■ **Exercise brief**:
Restate word for word the lines beginning with the one that contains "nose: (407, 152)" and ending at the bottom of the records below, both included.

(Collected data)
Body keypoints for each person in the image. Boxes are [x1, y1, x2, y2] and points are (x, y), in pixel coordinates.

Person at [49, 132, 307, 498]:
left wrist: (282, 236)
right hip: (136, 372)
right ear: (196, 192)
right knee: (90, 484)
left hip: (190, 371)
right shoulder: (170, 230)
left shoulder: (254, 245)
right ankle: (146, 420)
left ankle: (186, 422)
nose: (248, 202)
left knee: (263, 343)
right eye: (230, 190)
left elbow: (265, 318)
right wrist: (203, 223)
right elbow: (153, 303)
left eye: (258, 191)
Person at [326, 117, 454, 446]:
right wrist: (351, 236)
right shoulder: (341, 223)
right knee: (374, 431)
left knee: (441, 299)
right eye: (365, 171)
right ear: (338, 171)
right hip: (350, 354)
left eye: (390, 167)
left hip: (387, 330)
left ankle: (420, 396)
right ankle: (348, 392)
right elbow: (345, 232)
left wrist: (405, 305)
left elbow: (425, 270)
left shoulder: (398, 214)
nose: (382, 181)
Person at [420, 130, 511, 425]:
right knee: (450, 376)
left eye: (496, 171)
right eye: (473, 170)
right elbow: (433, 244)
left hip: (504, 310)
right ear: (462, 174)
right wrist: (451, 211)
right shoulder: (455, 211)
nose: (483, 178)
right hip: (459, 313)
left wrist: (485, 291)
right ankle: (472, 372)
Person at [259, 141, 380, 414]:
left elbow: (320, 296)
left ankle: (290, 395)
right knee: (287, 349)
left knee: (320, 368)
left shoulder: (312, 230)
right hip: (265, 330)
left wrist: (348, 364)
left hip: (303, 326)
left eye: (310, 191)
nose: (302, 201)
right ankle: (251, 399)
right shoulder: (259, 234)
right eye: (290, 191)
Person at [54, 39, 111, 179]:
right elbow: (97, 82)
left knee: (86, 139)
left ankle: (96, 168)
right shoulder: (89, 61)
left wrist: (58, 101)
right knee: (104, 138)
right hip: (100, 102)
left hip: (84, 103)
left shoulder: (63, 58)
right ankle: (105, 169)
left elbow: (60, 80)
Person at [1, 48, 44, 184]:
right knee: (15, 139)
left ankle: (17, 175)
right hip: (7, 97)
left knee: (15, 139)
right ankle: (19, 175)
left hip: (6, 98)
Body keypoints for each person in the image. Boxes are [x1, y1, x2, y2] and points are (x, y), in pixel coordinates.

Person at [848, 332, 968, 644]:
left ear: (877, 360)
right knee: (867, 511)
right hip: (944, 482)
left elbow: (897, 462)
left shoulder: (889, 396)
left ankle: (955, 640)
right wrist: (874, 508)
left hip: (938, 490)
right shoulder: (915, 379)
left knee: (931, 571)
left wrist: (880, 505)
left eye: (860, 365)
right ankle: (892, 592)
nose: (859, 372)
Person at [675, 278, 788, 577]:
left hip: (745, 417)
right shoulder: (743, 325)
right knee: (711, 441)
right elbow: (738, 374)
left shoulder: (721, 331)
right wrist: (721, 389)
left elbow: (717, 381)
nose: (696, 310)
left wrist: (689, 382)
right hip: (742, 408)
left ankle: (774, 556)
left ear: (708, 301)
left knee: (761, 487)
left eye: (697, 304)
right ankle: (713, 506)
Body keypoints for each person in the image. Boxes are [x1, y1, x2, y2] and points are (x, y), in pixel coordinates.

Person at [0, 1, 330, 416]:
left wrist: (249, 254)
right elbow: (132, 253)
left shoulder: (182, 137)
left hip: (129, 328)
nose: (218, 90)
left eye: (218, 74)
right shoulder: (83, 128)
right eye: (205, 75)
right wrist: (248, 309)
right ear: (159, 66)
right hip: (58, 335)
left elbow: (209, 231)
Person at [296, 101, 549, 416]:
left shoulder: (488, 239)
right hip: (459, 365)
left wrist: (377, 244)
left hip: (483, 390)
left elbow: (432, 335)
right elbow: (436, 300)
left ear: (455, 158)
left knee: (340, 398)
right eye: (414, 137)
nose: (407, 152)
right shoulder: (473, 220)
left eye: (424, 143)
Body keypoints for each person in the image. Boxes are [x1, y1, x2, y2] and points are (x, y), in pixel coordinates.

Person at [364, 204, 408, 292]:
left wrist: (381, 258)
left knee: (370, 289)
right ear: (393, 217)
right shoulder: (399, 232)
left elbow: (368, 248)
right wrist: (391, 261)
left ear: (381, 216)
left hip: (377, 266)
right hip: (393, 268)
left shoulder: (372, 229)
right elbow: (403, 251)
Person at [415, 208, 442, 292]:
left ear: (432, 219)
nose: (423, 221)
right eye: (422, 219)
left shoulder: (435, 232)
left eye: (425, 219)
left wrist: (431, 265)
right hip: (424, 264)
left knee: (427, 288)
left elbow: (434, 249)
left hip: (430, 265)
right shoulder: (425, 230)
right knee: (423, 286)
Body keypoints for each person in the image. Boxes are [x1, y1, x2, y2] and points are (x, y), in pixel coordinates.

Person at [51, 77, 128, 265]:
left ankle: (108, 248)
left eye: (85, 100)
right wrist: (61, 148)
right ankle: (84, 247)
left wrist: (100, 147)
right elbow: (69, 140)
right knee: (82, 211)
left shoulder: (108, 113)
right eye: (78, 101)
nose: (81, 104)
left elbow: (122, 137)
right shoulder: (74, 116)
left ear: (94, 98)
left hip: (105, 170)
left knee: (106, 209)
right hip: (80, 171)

■ **Written answer**:
nose: (407, 152)
right shoulder: (473, 220)
left eye: (424, 143)
Body keypoints for each person in the image. Boxes are [x1, y1, x2, y2] and points are (x, y), in pixel coordinates.

Person at [364, 204, 408, 292]:
left wrist: (381, 258)
left knee: (370, 289)
right ear: (393, 217)
right shoulder: (399, 232)
left elbow: (368, 248)
right wrist: (391, 261)
left ear: (381, 216)
left hip: (377, 266)
right hip: (393, 268)
left shoulder: (372, 229)
right elbow: (403, 251)
Person at [415, 208, 442, 292]:
left ear: (432, 219)
nose: (423, 221)
right eye: (422, 219)
left shoulder: (435, 232)
left eye: (425, 219)
left wrist: (431, 265)
right hip: (424, 264)
left knee: (427, 288)
left elbow: (434, 249)
left hip: (430, 265)
right shoulder: (425, 230)
right knee: (423, 286)
Body keypoints for each person in the image. Boxes are [x1, y1, x2, y2] and points are (x, y), in pixel coordinates.

Person at [51, 77, 128, 265]:
left ankle: (108, 248)
left eye: (85, 100)
right wrist: (61, 148)
right ankle: (84, 247)
left wrist: (100, 147)
right elbow: (69, 140)
right knee: (82, 211)
left shoulder: (108, 113)
right eye: (78, 101)
nose: (81, 104)
left elbow: (122, 137)
right shoulder: (74, 116)
left ear: (94, 98)
left hip: (105, 170)
left knee: (106, 209)
right hip: (80, 171)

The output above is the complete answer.